All of the data below should be returned exactly.

Excerpts from a dataset —
_ _ _ _

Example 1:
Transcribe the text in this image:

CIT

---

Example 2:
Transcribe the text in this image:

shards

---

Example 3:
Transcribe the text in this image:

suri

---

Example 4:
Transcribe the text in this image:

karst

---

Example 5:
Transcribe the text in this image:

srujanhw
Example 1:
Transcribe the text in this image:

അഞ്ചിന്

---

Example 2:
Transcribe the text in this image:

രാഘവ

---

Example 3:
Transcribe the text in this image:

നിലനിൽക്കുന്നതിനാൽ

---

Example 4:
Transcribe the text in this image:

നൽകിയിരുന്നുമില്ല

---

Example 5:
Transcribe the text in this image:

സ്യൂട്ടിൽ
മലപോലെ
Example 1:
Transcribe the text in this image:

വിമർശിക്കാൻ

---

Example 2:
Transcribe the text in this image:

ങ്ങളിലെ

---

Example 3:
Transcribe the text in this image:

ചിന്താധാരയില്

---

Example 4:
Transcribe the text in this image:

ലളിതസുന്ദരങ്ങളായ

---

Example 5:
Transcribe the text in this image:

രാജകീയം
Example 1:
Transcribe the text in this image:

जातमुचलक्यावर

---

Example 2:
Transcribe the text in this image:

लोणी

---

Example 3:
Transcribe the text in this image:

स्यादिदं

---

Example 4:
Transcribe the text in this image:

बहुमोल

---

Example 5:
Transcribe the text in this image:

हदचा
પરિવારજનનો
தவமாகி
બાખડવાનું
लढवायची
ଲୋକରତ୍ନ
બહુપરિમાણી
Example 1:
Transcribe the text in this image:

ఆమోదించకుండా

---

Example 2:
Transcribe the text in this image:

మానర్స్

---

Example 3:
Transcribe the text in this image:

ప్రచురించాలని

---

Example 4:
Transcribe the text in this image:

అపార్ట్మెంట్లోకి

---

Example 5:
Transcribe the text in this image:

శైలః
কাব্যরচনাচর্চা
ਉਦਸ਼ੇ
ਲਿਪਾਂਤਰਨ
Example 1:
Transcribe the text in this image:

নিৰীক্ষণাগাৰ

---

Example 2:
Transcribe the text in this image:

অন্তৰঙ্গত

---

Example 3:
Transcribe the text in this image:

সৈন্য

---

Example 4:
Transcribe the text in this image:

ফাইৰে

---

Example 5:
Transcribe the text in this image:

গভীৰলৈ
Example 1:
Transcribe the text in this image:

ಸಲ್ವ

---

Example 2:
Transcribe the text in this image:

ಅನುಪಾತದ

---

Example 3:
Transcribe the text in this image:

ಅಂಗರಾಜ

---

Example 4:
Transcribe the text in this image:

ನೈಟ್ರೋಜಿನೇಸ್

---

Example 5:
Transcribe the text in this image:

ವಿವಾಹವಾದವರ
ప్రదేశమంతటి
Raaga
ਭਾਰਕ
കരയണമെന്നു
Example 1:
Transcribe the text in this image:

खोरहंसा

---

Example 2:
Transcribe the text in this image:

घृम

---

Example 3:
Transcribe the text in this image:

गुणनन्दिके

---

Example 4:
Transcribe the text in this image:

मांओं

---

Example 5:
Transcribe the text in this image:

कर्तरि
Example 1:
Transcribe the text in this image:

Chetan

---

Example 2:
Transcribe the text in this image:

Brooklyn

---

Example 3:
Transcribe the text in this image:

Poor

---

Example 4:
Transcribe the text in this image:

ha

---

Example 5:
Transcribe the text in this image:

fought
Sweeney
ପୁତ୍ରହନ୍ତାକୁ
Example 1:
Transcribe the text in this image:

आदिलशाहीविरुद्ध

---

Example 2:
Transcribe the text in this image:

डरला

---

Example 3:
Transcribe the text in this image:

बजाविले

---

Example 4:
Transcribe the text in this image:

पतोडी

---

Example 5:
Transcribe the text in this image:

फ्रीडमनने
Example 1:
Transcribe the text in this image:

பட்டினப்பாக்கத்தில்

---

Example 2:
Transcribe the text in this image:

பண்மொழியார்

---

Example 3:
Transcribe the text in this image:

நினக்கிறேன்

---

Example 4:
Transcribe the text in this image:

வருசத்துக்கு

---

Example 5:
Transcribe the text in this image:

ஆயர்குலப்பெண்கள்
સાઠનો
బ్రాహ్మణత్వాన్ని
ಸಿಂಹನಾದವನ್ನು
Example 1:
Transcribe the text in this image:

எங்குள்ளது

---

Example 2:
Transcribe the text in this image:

_ _ _ _

RESPONSE —
Example 1:
Transcribe the text in this image:

CIT

---

Example 2:
Transcribe the text in this image:

shards

---

Example 3:
Transcribe the text in this image:

suri

---

Example 4:
Transcribe the text in this image:

karst

---

Example 5:
Transcribe the text in this image:

srujanhw
Example 1:
Transcribe the text in this image:

അഞ്ചിന്

---

Example 2:
Transcribe the text in this image:

രാഘവ

---

Example 3:
Transcribe the text in this image:

നിലനിൽക്കുന്നതിനാൽ

---

Example 4:
Transcribe the text in this image:

നൽകിയിരുന്നുമില്ല

---

Example 5:
Transcribe the text in this image:

സ്യൂട്ടിൽ
മലപോലെ
Example 1:
Transcribe the text in this image:

വിമർശിക്കാൻ

---

Example 2:
Transcribe the text in this image:

ങ്ങളിലെ

---

Example 3:
Transcribe the text in this image:

ചിന്താധാരയില്

---

Example 4:
Transcribe the text in this image:

ലളിതസുന്ദരങ്ങളായ

---

Example 5:
Transcribe the text in this image:

രാജകീയം
Example 1:
Transcribe the text in this image:

जातमुचलक्यावर

---

Example 2:
Transcribe the text in this image:

लोणी

---

Example 3:
Transcribe the text in this image:

स्यादिदं

---

Example 4:
Transcribe the text in this image:

बहुमोल

---

Example 5:
Transcribe the text in this image:

हदचा
પરિવારજનનો
தவமாகி
બાખડવાનું
लढवायची
ଲୋକରତ୍ନ
બહુપરિમાણી
Example 1:
Transcribe the text in this image:

ఆమోదించకుండా

---

Example 2:
Transcribe the text in this image:

మానర్స్

---

Example 3:
Transcribe the text in this image:

ప్రచురించాలని

---

Example 4:
Transcribe the text in this image:

అపార్ట్మెంట్లోకి

---

Example 5:
Transcribe the text in this image:

శైలః
কাব্যরচনাচর্চা
ਉਦਸ਼ੇ
ਲਿਪਾਂਤਰਨ
Example 1:
Transcribe the text in this image:

নিৰীক্ষণাগাৰ

---

Example 2:
Transcribe the text in this image:

অন্তৰঙ্গত

---

Example 3:
Transcribe the text in this image:

সৈন্য

---

Example 4:
Transcribe the text in this image:

ফাইৰে

---

Example 5:
Transcribe the text in this image:

গভীৰলৈ
Example 1:
Transcribe the text in this image:

ಸಲ್ವ

---

Example 2:
Transcribe the text in this image:

ಅನುಪಾತದ

---

Example 3:
Transcribe the text in this image:

ಅಂಗರಾಜ

---

Example 4:
Transcribe the text in this image:

ನೈಟ್ರೋಜಿನೇಸ್

---

Example 5:
Transcribe the text in this image:

ವಿವಾಹವಾದವರ
ప్రదేశమంతటి
Raaga
ਭਾਰਕ
കരയണമെന്നു
Example 1:
Transcribe the text in this image:

खोरहंसा

---

Example 2:
Transcribe the text in this image:

घृम

---

Example 3:
Transcribe the text in this image:

गुणनन्दिके

---

Example 4:
Transcribe the text in this image:

मांओं

---

Example 5:
Transcribe the text in this image:

कर्तरि
Example 1:
Transcribe the text in this image:

Chetan

---

Example 2:
Transcribe the text in this image:

Brooklyn

---

Example 3:
Transcribe the text in this image:

Poor

---

Example 4:
Transcribe the text in this image:

ha

---

Example 5:
Transcribe the text in this image:

fought
Sweeney
ପୁତ୍ରହନ୍ତାକୁ
Example 1:
Transcribe the text in this image:

आदिलशाहीविरुद्ध

---

Example 2:
Transcribe the text in this image:

डरला

---

Example 3:
Transcribe the text in this image:

बजाविले

---

Example 4:
Transcribe the text in this image:

पतोडी

---

Example 5:
Transcribe the text in this image:

फ्रीडमनने
Example 1:
Transcribe the text in this image:

பட்டினப்பாக்கத்தில்

---

Example 2:
Transcribe the text in this image:

பண்மொழியார்

---

Example 3:
Transcribe the text in this image:

நினக்கிறேன்

---

Example 4:
Transcribe the text in this image:

வருசத்துக்கு

---

Example 5:
Transcribe the text in this image:

ஆயர்குலப்பெண்கள்
સાઠનો
బ్రాహ్మణత్వాన్ని
ಸಿಂಹನಾದವನ್ನು
Example 1:
Transcribe the text in this image:

எங்குள்ளது

---

Example 2:
Transcribe the text in this image:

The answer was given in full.